W jego dom uderzył meteoryt. Budynek doszczętnie spłonął
Na dom w Kalifornii spadł Meteoryt, w efekcie budynek doszczętnie spłonął - podaje "New York Post". Świadkowie relacjonują, że chwile wcześniej widzieli na niebie błysk.
Właściciel domu w amerykańskim hrabstwie Nevada w stanie Kalifornia siedział na kanapie słuchając muzyki, gdy nagle usłyszał ogromny huk, chwilę później poczuł dym. Gdy poszedł sprawdzić co się stało, zobaczył, że jego ganek stoi w płomieniach. Zdążył złapać jednego ze swoich psów i uciekł z budynku, drugie zwierzę zginęło w pożarze.
"To był meteoryt"
Początkowo nie było wiadomo, co doprowadziło do pożaru. Informacje zaczęły się pojawiać gdy strażacy ugasili płomienie. - Powiedzieli, że to był meteoryt - relacjonuje Dustin, właściciel domu.
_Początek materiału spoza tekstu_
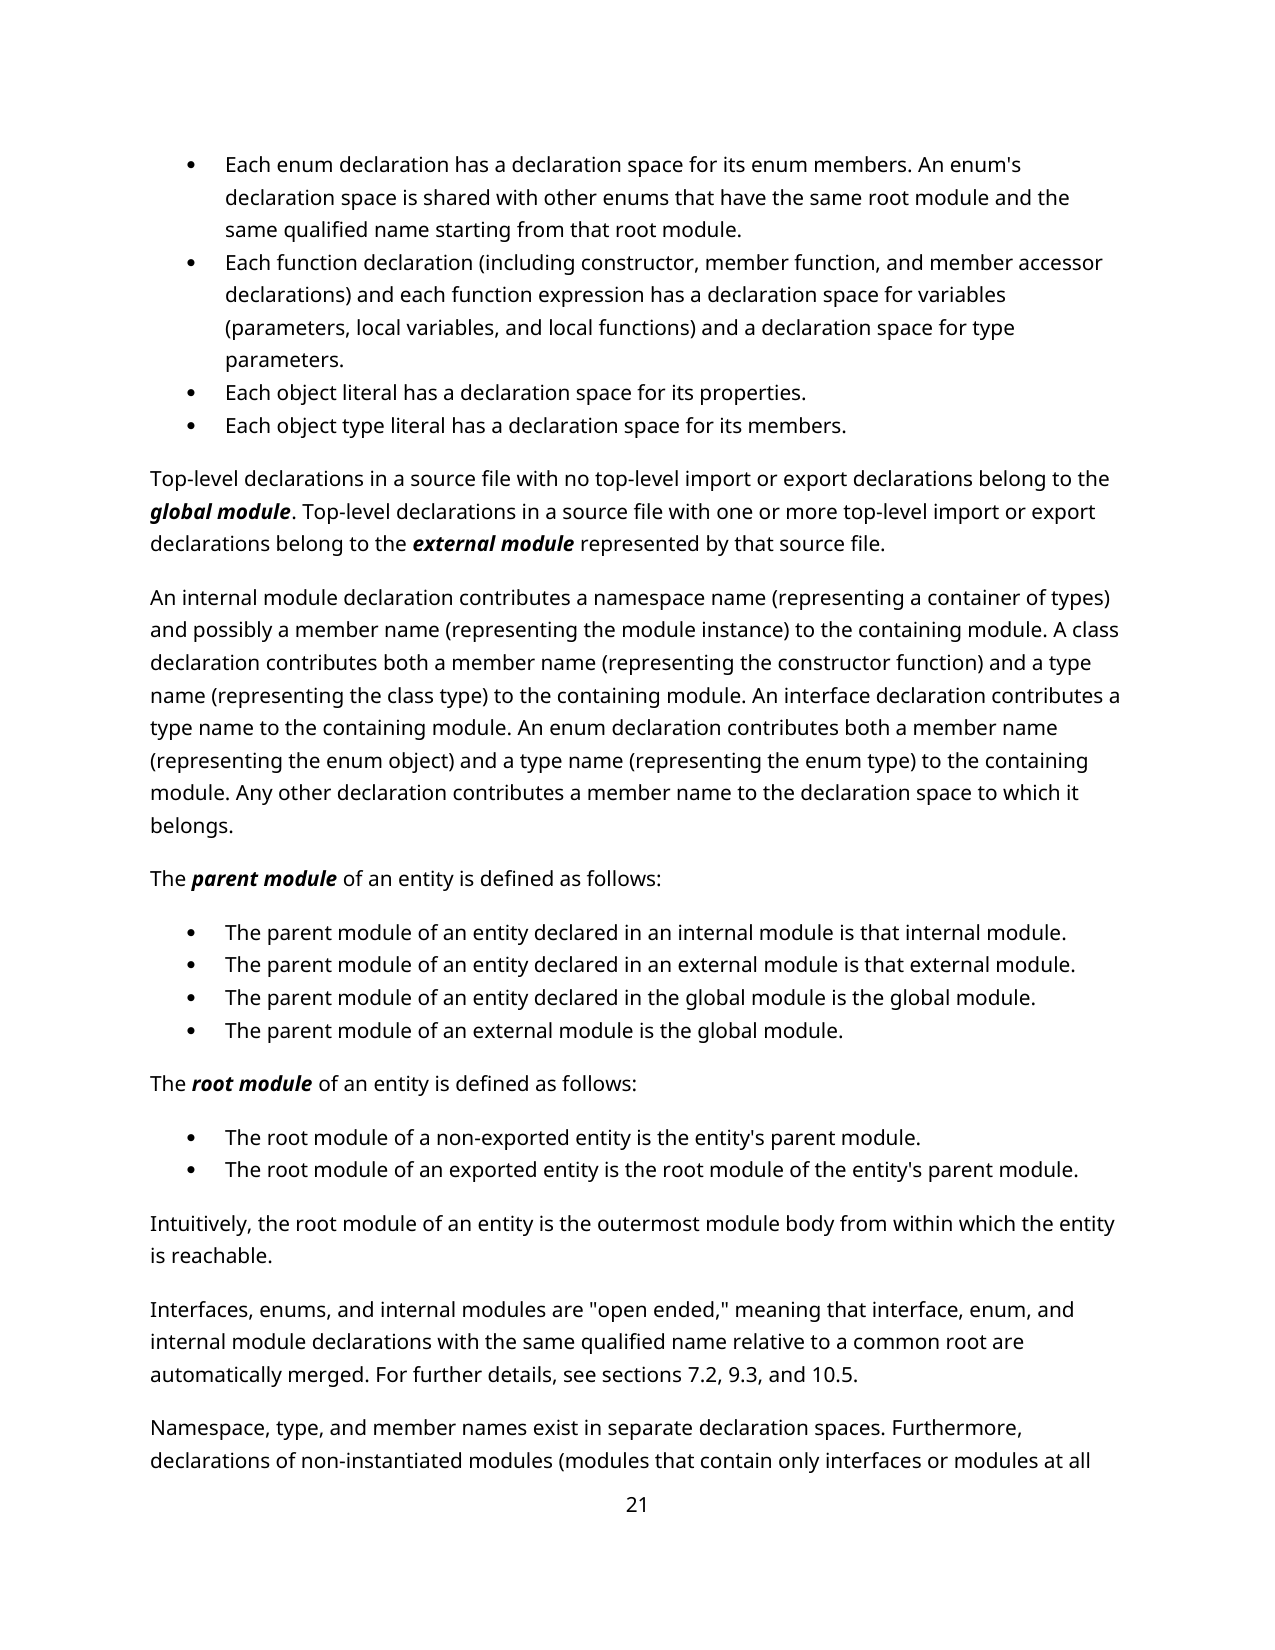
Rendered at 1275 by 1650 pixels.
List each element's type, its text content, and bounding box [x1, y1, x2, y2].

list Each object literal has a declaration space for its properties. [187, 378, 1125, 407]
text An internal module declaration contributes a namespace name (representing a container of types) and possibly a member name (representing the module instance) to the containing module. A class declaration contributes both a member name (representing the constructor function) and a type name (representing the class type) to the containing module. An interface declaration contributes a type name to the containing module. An enum declaration contributes both a member name (representing the enum object) and a type name (representing the enum type) to the containing module. Any other declaration contributes a member name to the declaration space to which it belongs. [150, 583, 1125, 839]
list The parent module of an entity declared in the global module is the global module. [187, 983, 1125, 1012]
list Each enum declaration has a declaration space for its enum members. An enum's declaration space is shared with other enums that have the same root module and the same qualified name starting from that root module. [187, 150, 1125, 244]
list The root module of an exported entity is the root module of the entity's parent module. [187, 1155, 1125, 1184]
list The root module of a non-exported entity is the entity's parent module. [187, 1123, 1125, 1151]
list The parent module of an entity declared in an internal module is that internal module. [187, 918, 1125, 946]
text Top-level declarations in a source file with no top-level import or export declarations belong to the global module. Top-level declarations in a source file with one or more top-level import or export declarations belong to the external module represented by that source file. [150, 464, 1125, 558]
list The parent module of an external module is the global module. [187, 1016, 1125, 1044]
text Interfaces, enums, and internal modules are "open ended," meaning that interface, enum, and internal module declarations with the same qualified name relative to a common root are automatically merged. For further details, see sections 7.2, 9.3, and 10.5. [150, 1295, 1125, 1388]
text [150, 1413, 1125, 1474]
list Each object type literal has a declaration space for its members. [187, 411, 1125, 439]
list The parent module of an entity declared in an external module is that external module. [187, 951, 1125, 979]
text The parent module of an entity is defined as follows: [150, 864, 1125, 893]
list Each function declaration (including constructor, member function, and member accessor declarations) and each function expression has a declaration space for variables (parameters, local variables, and local functions) and a declaration space for type parameters. [187, 248, 1125, 374]
text Intuitively, the root module of an entity is the outermost module body from within which the entity is reachable. [150, 1209, 1125, 1270]
text The root module of an entity is defined as follows: [150, 1069, 1125, 1098]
- Jako dziecko oglądałem deszcze meteorytów, ale nie spodziewałem się, że jeden wyląduje kiedyś w moim domu przebijając dach - mówił Dustin cytowany przez "New York Post".
ZOBACZ: Meteoryt sprzed 50 000 lat zrewolucjonizuje elektronikę?
Dodał, że "cieszy się, że meteoryt spadł 10 metrów, a nie metr od niego".
Świadkowie widzieli kulę ognia
Chwilę później na miejscu zaczęli się pojawiać świadkowie, którzy widzieli na niebie "ognistą kulę". - Wszyscy, z którymi rozmawiałem mówili, że z nieba spadła płonąca kula - mówił kapitan straży pożarnej Josh Miller.
Właściciel domu powiedział, że meteoryt, który uderzył w jego dom "mógł być oznaką szczęścia". - Mówią, że to szansa 1 do 4 miliardów, więc myślę, że dziś mogę kupić los na loterię - powiedział.